A few years ago, Myler’s eldest daughter, Scarlett, was elected as one of three independent councillors for her ward. She was just 18. “I think people are just so, like, pissed off with the big parties,” her mom says. “So we tried Tories, nope. We’ve tried Labour, nope. It’s just picking between two bad things, really, isn’t it?”

Around Makerfield, the British state has proved unwilling — or incapable — of fixing problems. The illegally dumped waste squats by Bolton House Road; the road to Bolton is unbuilt; the high street keeps declining. A retreat into hyper-local politics and community organizing seems a natural consequence. Myler has been following Rupert Lowe’s independent inquiry into the rape gangs with interest. He, like her, took action after the Government declined to do so. If Myler had her way, she tells me, every political party would be dissolved.

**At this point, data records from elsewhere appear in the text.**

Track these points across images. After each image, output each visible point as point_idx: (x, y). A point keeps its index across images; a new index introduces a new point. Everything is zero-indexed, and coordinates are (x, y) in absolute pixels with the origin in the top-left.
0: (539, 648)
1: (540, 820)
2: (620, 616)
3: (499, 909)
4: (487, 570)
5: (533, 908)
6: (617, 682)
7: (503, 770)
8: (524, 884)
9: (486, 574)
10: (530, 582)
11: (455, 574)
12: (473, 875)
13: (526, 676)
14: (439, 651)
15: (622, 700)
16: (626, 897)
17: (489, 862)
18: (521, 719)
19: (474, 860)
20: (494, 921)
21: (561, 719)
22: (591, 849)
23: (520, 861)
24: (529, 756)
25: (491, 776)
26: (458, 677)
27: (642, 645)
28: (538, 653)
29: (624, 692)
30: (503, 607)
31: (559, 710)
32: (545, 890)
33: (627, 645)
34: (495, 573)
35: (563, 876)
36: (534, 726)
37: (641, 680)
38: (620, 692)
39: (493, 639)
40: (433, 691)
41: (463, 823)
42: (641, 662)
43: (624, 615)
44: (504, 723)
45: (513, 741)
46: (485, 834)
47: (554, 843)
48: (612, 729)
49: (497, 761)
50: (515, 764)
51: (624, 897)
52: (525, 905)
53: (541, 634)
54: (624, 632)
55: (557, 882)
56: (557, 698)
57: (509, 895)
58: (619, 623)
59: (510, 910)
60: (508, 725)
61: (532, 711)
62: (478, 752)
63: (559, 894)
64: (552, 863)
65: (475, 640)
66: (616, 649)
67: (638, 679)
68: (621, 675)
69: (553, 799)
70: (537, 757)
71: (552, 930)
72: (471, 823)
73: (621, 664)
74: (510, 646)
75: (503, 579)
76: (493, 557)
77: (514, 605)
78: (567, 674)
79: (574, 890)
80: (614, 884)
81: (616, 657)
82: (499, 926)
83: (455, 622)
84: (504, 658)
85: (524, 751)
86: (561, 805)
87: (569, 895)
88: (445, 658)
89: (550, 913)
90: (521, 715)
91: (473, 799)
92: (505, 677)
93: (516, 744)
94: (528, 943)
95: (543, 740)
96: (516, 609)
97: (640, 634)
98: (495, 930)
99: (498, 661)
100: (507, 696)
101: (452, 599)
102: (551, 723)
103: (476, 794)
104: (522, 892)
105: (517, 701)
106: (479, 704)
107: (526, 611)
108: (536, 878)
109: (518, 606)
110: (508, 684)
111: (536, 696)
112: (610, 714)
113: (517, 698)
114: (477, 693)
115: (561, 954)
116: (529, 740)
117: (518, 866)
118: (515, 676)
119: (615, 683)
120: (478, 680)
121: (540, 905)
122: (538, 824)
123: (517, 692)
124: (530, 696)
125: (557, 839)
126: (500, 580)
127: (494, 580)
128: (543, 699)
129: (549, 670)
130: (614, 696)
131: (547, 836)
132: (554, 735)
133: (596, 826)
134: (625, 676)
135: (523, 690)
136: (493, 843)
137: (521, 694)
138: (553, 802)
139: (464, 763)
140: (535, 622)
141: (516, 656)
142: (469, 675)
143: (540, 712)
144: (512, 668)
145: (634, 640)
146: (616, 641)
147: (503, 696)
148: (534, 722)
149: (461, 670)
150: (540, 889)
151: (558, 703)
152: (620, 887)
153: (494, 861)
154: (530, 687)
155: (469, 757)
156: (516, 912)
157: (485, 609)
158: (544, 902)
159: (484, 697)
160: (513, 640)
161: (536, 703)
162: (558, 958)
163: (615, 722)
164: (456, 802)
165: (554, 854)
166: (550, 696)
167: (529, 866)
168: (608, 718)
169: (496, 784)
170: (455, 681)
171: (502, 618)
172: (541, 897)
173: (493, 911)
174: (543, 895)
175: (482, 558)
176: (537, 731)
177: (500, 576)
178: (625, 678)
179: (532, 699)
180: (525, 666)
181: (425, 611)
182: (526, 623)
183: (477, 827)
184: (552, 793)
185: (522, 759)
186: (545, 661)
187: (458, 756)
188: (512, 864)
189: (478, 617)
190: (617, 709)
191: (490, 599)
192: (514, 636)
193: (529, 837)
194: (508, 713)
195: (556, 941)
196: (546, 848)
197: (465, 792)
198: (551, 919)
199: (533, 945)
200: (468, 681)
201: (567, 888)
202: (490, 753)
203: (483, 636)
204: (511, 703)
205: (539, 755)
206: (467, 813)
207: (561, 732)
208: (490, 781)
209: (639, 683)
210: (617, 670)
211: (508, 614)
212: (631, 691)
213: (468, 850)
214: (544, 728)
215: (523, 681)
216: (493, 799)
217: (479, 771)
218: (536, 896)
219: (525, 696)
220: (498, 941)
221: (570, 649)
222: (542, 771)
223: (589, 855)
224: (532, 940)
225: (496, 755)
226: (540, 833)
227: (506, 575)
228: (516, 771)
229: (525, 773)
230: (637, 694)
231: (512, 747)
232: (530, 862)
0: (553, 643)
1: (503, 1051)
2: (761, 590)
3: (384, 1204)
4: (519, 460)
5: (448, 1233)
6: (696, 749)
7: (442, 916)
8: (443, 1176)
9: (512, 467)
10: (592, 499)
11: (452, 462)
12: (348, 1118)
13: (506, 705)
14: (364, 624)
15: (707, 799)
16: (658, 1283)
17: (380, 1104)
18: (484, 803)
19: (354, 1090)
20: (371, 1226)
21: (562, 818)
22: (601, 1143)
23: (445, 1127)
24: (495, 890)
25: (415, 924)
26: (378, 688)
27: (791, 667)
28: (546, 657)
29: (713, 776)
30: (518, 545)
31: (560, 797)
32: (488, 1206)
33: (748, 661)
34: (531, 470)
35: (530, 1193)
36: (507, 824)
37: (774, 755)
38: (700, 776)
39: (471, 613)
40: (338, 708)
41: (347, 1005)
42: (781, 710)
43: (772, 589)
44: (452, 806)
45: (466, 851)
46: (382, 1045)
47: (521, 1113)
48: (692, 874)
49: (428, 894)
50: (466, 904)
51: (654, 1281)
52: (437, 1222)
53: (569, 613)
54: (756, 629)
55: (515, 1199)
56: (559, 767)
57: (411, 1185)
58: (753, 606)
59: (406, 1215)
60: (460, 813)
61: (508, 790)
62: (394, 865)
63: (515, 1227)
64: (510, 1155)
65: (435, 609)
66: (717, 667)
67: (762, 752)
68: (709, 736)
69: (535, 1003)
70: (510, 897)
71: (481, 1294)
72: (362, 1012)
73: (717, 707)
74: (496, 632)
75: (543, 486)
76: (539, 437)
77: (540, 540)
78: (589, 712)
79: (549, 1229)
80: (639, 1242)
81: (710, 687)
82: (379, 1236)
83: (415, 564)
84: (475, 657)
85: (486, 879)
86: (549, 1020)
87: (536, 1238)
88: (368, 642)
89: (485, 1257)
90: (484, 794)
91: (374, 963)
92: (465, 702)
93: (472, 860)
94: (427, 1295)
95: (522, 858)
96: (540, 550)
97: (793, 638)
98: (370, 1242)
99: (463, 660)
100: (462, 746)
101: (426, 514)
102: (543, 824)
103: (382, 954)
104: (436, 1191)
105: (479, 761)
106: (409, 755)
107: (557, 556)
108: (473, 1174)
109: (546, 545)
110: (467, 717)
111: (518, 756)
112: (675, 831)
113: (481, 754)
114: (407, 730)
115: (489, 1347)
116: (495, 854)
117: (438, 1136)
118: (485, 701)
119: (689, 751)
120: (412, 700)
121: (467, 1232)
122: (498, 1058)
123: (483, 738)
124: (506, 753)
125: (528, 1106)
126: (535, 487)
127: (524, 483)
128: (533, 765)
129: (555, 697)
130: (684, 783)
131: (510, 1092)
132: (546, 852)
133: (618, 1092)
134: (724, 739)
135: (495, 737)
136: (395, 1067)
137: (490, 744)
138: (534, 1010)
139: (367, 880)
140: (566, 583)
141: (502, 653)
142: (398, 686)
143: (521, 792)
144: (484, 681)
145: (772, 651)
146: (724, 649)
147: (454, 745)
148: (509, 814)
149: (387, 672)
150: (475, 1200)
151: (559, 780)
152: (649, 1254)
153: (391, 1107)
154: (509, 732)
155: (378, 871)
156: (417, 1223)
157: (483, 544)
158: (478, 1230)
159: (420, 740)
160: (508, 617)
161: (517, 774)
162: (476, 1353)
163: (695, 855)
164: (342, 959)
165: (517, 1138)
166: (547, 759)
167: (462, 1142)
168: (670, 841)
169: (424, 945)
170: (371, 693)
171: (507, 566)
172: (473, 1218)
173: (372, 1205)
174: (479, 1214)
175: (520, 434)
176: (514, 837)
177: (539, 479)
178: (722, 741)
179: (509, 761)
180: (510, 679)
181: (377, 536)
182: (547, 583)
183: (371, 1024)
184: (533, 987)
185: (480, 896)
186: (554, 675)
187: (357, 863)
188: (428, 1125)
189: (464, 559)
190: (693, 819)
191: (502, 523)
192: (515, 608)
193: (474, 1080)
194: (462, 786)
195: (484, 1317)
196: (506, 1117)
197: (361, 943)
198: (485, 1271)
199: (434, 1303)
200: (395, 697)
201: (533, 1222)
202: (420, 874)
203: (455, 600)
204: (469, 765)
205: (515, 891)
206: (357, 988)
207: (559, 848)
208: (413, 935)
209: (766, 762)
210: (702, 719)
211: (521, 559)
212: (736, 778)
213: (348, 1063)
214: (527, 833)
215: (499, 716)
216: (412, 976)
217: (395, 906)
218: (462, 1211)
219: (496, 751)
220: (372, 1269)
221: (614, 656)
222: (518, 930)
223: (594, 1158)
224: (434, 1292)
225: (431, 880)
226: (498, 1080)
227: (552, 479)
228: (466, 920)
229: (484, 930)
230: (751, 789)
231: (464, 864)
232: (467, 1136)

As we speak, a gaggle of elderly locals chat on the other side of the room. I walk over and ask who they might support at the council elections. “They’re all as bad as each other,” says a man in a gray hoody. “At the last elections one man said, ‘I vote Labour’. I said, ‘what’re their policies?’ He said, ‘I don’t know. I vote for them ‘cause my dad does.’” The group all laugh.

Then an older man, blind in one eye, says he can remember canvassing for a Labour candidate in St Helens when he was eight. “There was a gang of us running around singing ‘vote Hartley Shawcross, vote Hartley Shawcross’,” he says. “But I’ll tell you what — he only did one term in St Helens because he got what he wanted.” And then Sylvia Wilkinson, another independent councillor, whose thick gray hair is streaked with white, adds: “They’re all the same!”

But Hartley Shawcross did not do one term and leave because he’d got what he wanted. He served for 13 years. And he was not the same as any other MP: he was Britain’s lead prosecutor at the Nuremberg Trials, filleting members of the Nazi high command with an elegant grace. As attorney general, he ensured Lord Haw-Haw was hanged. Now, he is no more than a punchline. In its traditional home, all Labour representatives have become just as bad as each other. And if they’ve not yet been exposed for some disgrace, as Simons now has, their collective future still looks grim.